DOCUMENT EXTRACT:

# Holly



## goldensmum (Oct 23, 2007)

Well Holly, would have been your 16th birthday today had you been able to win your last battle. I know you didn't like opening presents and you would always stand back until Ginny or Ralph had opened them for you before you carted them off to your bed.

Hope you're having fun at the bridge, chasing the squirrels and bunnies with Ginny, Ralph and Kelly, wish we could have just one more cuddle, one more kiss, but you know that I think of you all everyday.

"Many will walk in and out of our lives, but only true friends leave pawprints on our hearts"

Happy Birthday Holly, love you, miss you, you have no more pain so run freely again and sleep softly and safely baby

Mum and Dad


----------



## coppers-mom (Jan 9, 2009)

I am so sorry for your losses. They bring such love and joy into our lives it is hard to handle them being gone.

Happy Birthday Holly. I hope you get everything you want.

DATASET EXCERPTS:
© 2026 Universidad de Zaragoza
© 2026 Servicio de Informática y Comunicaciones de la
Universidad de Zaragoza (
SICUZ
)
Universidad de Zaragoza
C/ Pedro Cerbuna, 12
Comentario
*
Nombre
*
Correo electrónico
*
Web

...

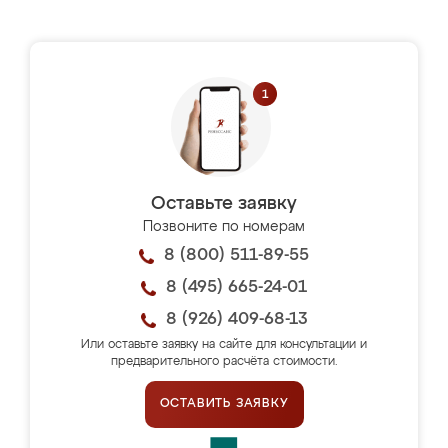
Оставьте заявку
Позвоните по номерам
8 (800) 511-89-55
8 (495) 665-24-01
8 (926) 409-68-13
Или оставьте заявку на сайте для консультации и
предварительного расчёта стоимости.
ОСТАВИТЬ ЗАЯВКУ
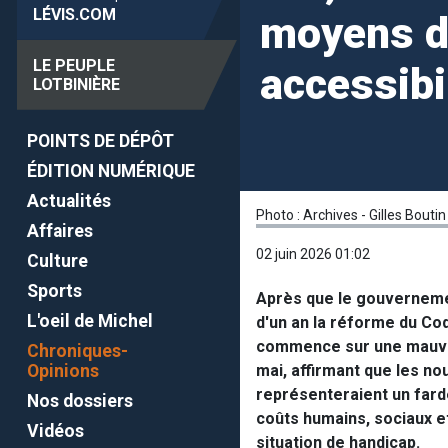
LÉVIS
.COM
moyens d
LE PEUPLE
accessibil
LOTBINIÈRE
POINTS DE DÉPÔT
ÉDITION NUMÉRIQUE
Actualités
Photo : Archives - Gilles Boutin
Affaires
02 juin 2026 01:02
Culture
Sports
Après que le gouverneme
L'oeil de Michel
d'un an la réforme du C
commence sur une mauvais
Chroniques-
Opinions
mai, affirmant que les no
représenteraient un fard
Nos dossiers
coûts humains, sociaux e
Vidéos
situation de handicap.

TASKS TO CARRY OUT:
A – Find each line in the records that contains the string "Zaragoza", and copy those lines.
B – Write the next part of the forum thread remembering Holly the dog, beginning right after its last post.
The forum thread and the records have no connection to each other.

RESPONSES TO THE TASKS:
A –
© 2026 Universidad de Zaragoza
Universidad de Zaragoza (
Universidad de Zaragoza

B –
----------



## amy22 (May 11, 2008)

Im so sorry for your loss...Happy Birthday Holly


----------



## Ruby'smom (Feb 4, 2008)

Happy Birthday Holly
hope you get all you want for your birthday 
while you wait there at the bridge


----------



## goldencontriever3 (Nov 7, 2008)

I am so sorry for your loss. Special times are so hard without our furbabies.

Happy Birthday Holly!! I am sure my Holly is helping her celebrate. She always loved a party!


----------



## Karen519 (Aug 21, 2006)

Holly

Happy Birthday, Dear Girl, and run free at the Bridge and give my love to all of our dogs and cats that are up there!

Goldensmum: So sorry for your losses.


----------



## Bob Dylan (Mar 31, 2009)

HAPPY BIRTHDAY HOLLY, I know you are having fun with everybody at the Bridge!


----------



## maggie1951 (Apr 20, 2007)

Happy birthday Holly you sound just like my old Meg she would let Sadie open the parcel then take it.
Hope you had a good party at the bridge


----------



## AmberSunrise (Apr 1, 2009)

Happy Birthday Holly -


----------



## BeauShel (May 20, 2007)

Happy Birthday Holly!! I know they are having a big party for you at the bridge. These anniversaries are so hard and I hope you can celebrate her birthday with some happy memories during this sad day.


----------



## twinny41 (Feb 13, 2008)

Happy Birthday Holly. Running free, happy and young once again.


----------



## Meggie'sMom (Dec 24, 2007)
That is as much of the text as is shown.